De camino hacia la piscina me cerró el paso el tipo que trataba de ligar con la camarera, mantenía la copa que yo le había pasado intacta en la mano y sonreía con petulancia. Le devolví la sonrisa, le tome con suavidad la copa de la mano, mirándolo a los ojos, y se la derramé sobre los zapatos. El tipo se quedó contemplando sus zapatos con asombro, trataba de entender la razón por la cual una mujer como yo no había sido capaz de apreciar sus asombrosamente sugestivos intentos de ligar conmigo. Seguí mi camino, pasé al lado de una mujer pelirroja que mantenía una amarga discusión con un hombre de pelo entrecano. El hombre parecía prestar más atención a su vaso de whisky que a las palabras de la pelirroja.
—Alguien debería romperte el corazón de un disparo, eres un ser despreciable —le decía ella.
—Supongo que es genético, mi amor —le respondió el tipo canoso.
—De acuerdo, también habría que matar a tus padres.
El tipo cabeceó asintiendo y miró con tristeza su vaso vacío, luego se largó en dirección a una de las mesas de bebidas. Ella miró un momento cómo se alejaba, luego se puso a bailar.
El cuarto de aseo de la piscina estaba ocupado por una pareja que estaba follando. Ella apoyaba la espalda en la repisa del lavamanos y rodeaba con sus piernas la cintura de su pareja, él se las apañaba como podía para no perder el equilibrio y alcanzar con su boca uno de los pezones de la chica. La cuestión del equilibrio debía de ser un problema para el pobre hombre, ya que tenía los pantalones de un chillón color rojo ciñéndole los tobillos y dificultando sus movimientos. Desde la puerta, tenía una vista magnífica del culo peludo del hombre. La chica enterraba la cara en los hombros del tipo, parecía joven y tenía un curioso peinado en forma de cresta y una mecha de color calabaza poco elegante, al menos para aquella fiesta. Jadeaban como si el mundo estuviese a punto de acabar.
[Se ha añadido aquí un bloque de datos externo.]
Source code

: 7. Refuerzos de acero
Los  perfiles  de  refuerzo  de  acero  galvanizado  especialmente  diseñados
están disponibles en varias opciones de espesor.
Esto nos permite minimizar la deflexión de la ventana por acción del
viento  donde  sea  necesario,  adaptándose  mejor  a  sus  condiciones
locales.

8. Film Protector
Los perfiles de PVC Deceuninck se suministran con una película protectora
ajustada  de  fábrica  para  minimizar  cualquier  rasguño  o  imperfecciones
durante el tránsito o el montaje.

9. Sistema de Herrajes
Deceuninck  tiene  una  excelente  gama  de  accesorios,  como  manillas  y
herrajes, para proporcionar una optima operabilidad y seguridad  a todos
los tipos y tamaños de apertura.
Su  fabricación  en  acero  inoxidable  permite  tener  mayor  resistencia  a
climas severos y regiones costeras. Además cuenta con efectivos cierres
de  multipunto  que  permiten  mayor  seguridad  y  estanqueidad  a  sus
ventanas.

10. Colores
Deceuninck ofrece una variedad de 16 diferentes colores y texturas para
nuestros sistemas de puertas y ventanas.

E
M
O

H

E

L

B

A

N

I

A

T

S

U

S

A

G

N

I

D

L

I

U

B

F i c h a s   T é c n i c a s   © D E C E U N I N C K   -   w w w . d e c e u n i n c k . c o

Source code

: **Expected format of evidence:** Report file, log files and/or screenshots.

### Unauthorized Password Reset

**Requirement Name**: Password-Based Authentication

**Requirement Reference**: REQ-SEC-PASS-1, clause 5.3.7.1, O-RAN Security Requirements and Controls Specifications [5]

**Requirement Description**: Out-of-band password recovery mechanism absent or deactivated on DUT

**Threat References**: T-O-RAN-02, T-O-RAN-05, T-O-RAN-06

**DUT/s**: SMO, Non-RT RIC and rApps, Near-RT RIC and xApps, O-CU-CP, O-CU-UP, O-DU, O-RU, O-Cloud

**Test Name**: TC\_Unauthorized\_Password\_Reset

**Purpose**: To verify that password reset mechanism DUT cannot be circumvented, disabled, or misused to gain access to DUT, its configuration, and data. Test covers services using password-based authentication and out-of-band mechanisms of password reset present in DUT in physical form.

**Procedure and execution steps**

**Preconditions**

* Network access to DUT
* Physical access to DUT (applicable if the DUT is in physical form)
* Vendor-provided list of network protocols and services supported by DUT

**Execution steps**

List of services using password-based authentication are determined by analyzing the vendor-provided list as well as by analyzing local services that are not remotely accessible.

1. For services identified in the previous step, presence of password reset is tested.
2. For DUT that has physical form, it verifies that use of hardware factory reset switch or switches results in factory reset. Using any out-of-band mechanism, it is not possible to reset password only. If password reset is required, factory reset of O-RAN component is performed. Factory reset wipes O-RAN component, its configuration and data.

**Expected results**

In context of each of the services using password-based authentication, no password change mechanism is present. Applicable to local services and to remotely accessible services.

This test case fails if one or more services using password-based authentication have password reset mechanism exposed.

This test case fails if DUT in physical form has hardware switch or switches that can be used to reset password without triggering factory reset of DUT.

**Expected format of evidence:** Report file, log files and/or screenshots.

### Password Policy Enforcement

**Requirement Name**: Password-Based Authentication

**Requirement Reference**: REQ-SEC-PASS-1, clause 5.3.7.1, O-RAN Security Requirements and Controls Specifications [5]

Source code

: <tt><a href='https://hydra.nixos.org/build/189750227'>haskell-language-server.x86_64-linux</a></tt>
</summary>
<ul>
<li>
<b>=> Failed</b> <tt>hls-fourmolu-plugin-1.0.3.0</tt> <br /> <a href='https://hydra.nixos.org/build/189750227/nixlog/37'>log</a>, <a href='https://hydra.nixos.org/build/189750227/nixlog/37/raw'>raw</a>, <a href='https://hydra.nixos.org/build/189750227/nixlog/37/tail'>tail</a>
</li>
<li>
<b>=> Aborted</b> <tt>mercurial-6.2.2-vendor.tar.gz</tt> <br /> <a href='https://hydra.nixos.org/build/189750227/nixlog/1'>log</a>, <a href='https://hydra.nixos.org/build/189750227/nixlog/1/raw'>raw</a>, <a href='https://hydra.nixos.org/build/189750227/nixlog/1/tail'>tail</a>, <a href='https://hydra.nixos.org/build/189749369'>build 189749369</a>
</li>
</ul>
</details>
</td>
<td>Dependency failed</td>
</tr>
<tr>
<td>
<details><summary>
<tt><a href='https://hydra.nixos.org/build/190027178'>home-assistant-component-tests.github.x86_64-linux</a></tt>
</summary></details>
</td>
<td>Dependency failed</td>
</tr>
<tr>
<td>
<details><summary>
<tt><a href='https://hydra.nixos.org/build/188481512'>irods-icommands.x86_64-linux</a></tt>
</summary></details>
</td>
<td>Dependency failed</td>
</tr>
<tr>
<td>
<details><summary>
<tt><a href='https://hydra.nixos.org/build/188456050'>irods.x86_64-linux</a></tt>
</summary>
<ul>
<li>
Por lo que a mi respectaba, sería cierto si no encontraba pronto un cuarto de aseo libre.
Fui de nuevo al salón dispuesta a salir a la calle si era necesario. Desde un ángulo del salón, una prometedora escalera se empinaba hacia el piso superior. La subí tratando de mantener un paso digno. Normalmente, en estas circunstancias procuro que mi paso sea algo menos digno, tengo un culo precioso y no me importa lucirlo si hay hombres mirando. Y en aquella fiesta, hombres mirando había muchos.
Al final de las escaleras encontré un pasillo semicircular con tres puertas y recé para que una de ellas fuese un aseo. Me fijé que las tres tenían cerradura exterior y casi me puse a llorar. De cualquier forma, probé; si el dueño de la casa sabía el uso que daban sus invitados a los cuartos de aseo en sus fiestas, no sería extraño que hubiese puesto cerradura exterior en los aseos de la zona más privada de la casa.
La primera puerta estaba cerrada con llave, la segunda estaba abierta, pero era un dormitorio pequeño con un balcón que daba al exterior, y decidí que si la tercera puerta no cumplía con mis deseos regresaría al balcón y rezaría para que nadie estuviese debajo. La tercera puerta estaba cerrada, pero cedió cuando empujé la manezuela. Era un cuarto de aseo enorme, limpio y lujoso. Entré, cerré, apoyé mi espalda en la puerta y solté un suspiro de alivio, luego me senté en la taza de un elegante color violeta pálido y, con los ojos cerrados, dejé que mi cuerpo hablase por mí. Tal vez, de lo que estoy hablando, no sea un placer excesivamente intelectual, pero en aquel momento me pareció la obra cumbre del ingenio humano.